Why I wear a mask
I may be slow but something just occurred to me yesterday. I was leaving the store, cautiously heading straight for my car in my mask, as friend I haven’t seen for months was heading into the store, sans mask. We generally hug but that awkward moment passed as he said, “You should’ve seen the shirt I was wearing yesterday. It said, I put the ‘germ’ in German and on the back it says ‘I survived the Covid hoax.’” I offered a weak chuckle as I finished getting in my vehicle, sanitizing my hands and overall resealing myself back into my safety bubble away from the world.
As I drove away I wondered and thought about the comment to me in my mask. It was as if the remark were being made to a person who also was not wearing a mask.
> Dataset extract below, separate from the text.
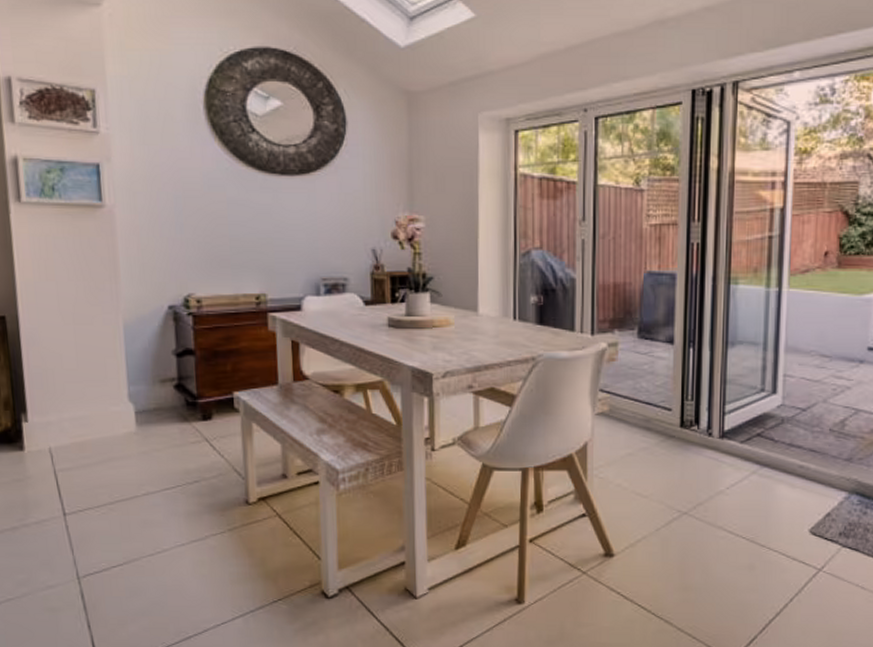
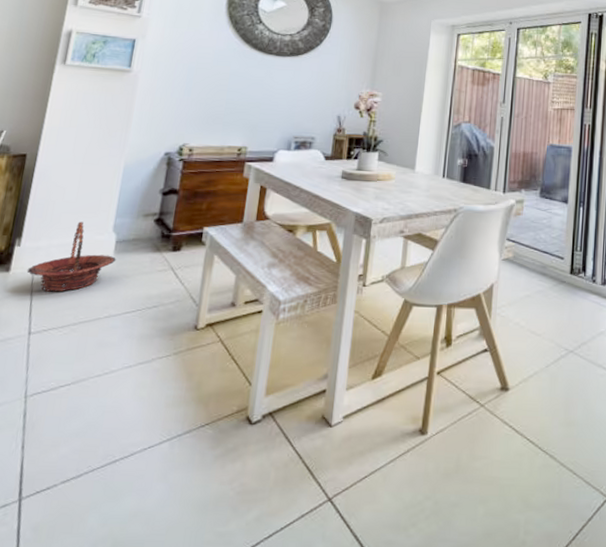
basket: none [42,391,140,470] -> present [26,221,116,292]

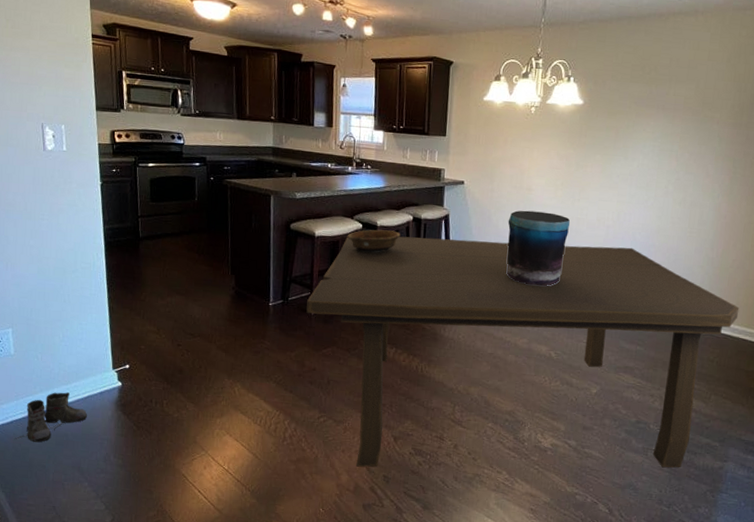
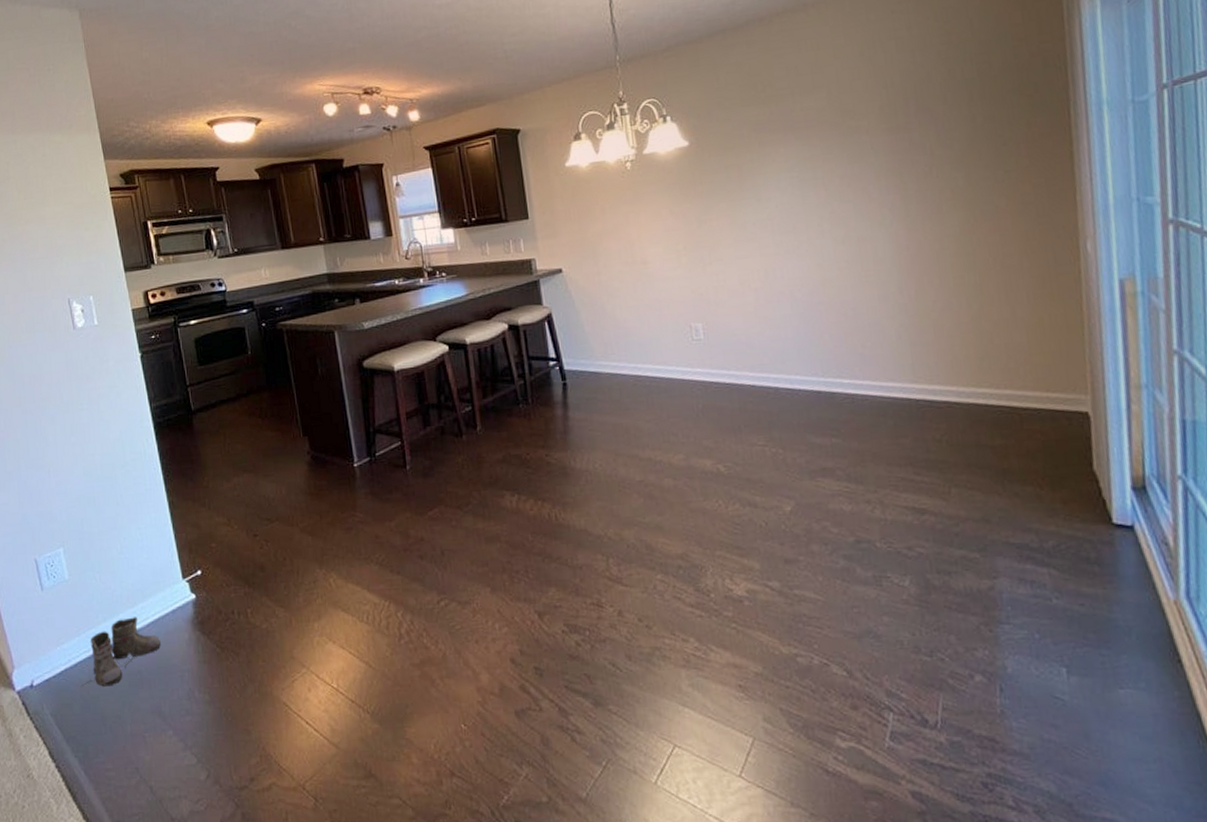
dining table: present [306,236,740,468] -> none [398,310,961,660]
decorative bowl: present [347,229,401,253] -> none [432,346,498,380]
vase: present [506,210,570,286] -> none [626,286,709,383]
I realized there are people who think I am an idiot for wearing a mask.
It occurred to me that when I see people without masks and think why are they not being protective of their neighbors, they think I am being foolish and have fallen for some manipulative plot from a mysterious entity.
I’ve been talking to the dog mostly, and she hasn’t expressed an opinion one way or the other on the topic of masks, I just ASSUMED she agreed with me, but I can see now that I have been close-minded to think so.
It must feel awfully uncomfortable to watch your friends and fellow townsfolk wander around with masks and gloves on all the while feeling a bit sorry for them in their gullibility. “Dumb hucksters, look at them in their masks, avoiding people and conversations, boy are they going to feel silly when the truth is revealed.” I wonder.
I tried to think of any comparison. First I thought about people who believe in God telling people who don’t believe to pray just in case. Some people go for that; I’ve heard them say so. I wonder if hoax-believers would be willing to wear a mask, just in case. It doesn’t seem so.
But I don’t think I will feel bad if by some wild stretch of possibility the whole world has joined together in a giant rouse just to see if “they” can trick “us” into wearing masks by saying it may protect our elders. I would even be glad to have fallen for such a trick if it were onebecause it might mean that I care more about my fellows than I do about how I look or my personal comfort today.
True, some pretty strange things HAVE happened, but 9.7 million cases in the world and 493,687 deaths? Just on the chance that this is real I would wear a mask; I would do anything to help if I can. But I don’t think this is a hoax and I really don’t see how anyone else can, but I will ask. I will ask my friends and try to understand, because this is not over. I don’t want to make my neighbors or family members or favorite musicians sick, and I sure don’t want anyone to die because I’m not sure if wearing a mask or social distancing is really necessary.